4. Keep communication simple.One of the fathers of behavioral science, Daniel Kahneman, characterized subconscious, habit-driven decision making as “thinking fast” and conscious decision making as “thinking slow.” Marketers and advertisers often seem to live in thinking-slow mode. They are rewarded with industry kudos for the cleverness with which they weave together and highlight the multiple benefits of a new product or service. True, ads that are clever and memorable sometimes move customers to change their habits. The slow-thinking conscious mind, if it decides to pay attention, may well say, “Wow, that is impressive. I can’t wait!”
But if viewers aren’t paying attention (as in the vast majority of cases), an artful communication may backfire. Consider the ad that came out a couple of years ago for the Samsung Galaxy S5. It began by showing successive vignettes of generic-looking smartphones failing to (a) demonstrate water resistance; (b) protect against a young child’s accidentally sending an embarrassing message; and (c) enable an easy change of battery.
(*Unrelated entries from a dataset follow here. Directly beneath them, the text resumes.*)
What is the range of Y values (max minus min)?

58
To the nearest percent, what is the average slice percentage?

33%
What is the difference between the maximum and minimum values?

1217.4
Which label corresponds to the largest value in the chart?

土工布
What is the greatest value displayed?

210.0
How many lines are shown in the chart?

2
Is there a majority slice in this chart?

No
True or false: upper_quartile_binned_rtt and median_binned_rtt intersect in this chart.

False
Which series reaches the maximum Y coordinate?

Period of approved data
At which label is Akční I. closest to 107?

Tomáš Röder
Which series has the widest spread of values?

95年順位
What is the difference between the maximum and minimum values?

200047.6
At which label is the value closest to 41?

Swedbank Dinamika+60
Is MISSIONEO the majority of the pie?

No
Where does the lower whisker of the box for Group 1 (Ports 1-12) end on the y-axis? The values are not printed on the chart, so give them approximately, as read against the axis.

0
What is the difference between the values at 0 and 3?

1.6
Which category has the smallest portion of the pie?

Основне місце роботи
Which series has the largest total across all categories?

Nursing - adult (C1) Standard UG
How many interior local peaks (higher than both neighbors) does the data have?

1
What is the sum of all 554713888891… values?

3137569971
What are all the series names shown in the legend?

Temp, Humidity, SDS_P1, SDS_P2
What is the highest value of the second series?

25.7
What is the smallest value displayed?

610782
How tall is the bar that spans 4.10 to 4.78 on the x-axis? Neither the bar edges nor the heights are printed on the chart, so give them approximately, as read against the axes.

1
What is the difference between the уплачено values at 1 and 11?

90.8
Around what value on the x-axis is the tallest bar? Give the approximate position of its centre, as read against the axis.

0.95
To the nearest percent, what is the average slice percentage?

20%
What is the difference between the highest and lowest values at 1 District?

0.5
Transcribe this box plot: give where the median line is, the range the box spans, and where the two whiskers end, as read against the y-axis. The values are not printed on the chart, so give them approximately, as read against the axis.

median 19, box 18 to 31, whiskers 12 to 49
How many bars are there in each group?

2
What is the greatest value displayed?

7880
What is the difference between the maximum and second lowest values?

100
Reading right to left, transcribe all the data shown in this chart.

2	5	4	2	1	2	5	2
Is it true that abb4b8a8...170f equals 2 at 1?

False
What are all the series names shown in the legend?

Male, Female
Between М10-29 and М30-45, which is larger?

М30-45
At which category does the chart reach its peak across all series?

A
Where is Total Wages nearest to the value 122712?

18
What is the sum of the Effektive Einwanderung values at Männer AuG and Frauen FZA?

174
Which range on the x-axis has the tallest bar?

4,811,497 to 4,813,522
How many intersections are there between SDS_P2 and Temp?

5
It then triumphantly pointed out that the Samsung S5, which looked pretty much like the three previous phones, overcame all these flaws. Conscious, slow-thinking viewers, if they watched the whole ad, may have been persuaded that the S5 was different from and superior to other phones.
But an arguably greater likelihood was that fast-thinking viewers would subconsciously associate the S5 with the three shortcomings. When making a purchase decision, they might be swayed by a subconscious plea: “Don’t buy the one with the water-resistance, rogue-message, and battery-change problems.” In fact, the ad might even induce them to buy a competitor’s product—such as the iPhone 7—whose message about water resistance is simpler to take in.
Remember: The mind is lazy. It doesn’t want to ramp up attention to absorb a message with a high level of complexity. Simply showing the water resistance of the Samsung S5—or better yet, showing a customer buying an S5 and being told by the sales rep that it was fully water-resistant—would have been much more powerful. The latter would tell fast thinkers what you wanted them to do: go to a store and buy the Samsung S5. Of course, neither of those ads would be likely to win any awards from marketers focused on the cleverness of advertising copy.
CONCLUSIONThe death of sustainable competitive advantage has been greatly exaggerated. Competitive advantage is as sustainable as it has always been. What is different today is that in a world of infinite communication and innovation, many strategists seem convinced that sustainability can be delivered only by constantly making a company’s value proposition the conscious consumer’s rational or emotional first choice. They have forgotten, or they never understood, the dominance of the subconscious mind in decision making. For fast thinkers, products and services that are easy to access and that reinforce comfortable buying habits will over time trump innovative but unfamiliar alternatives that may be harder to find and require forming new habits.
So beware of falling into the trap of constantly updating your value proposition and branding. And any company, whether it is a large established player, a niche player, or a new entrant, can sustain the initial advantage provided by a superior value proposition by understanding and following the four rules of cumulative advantage.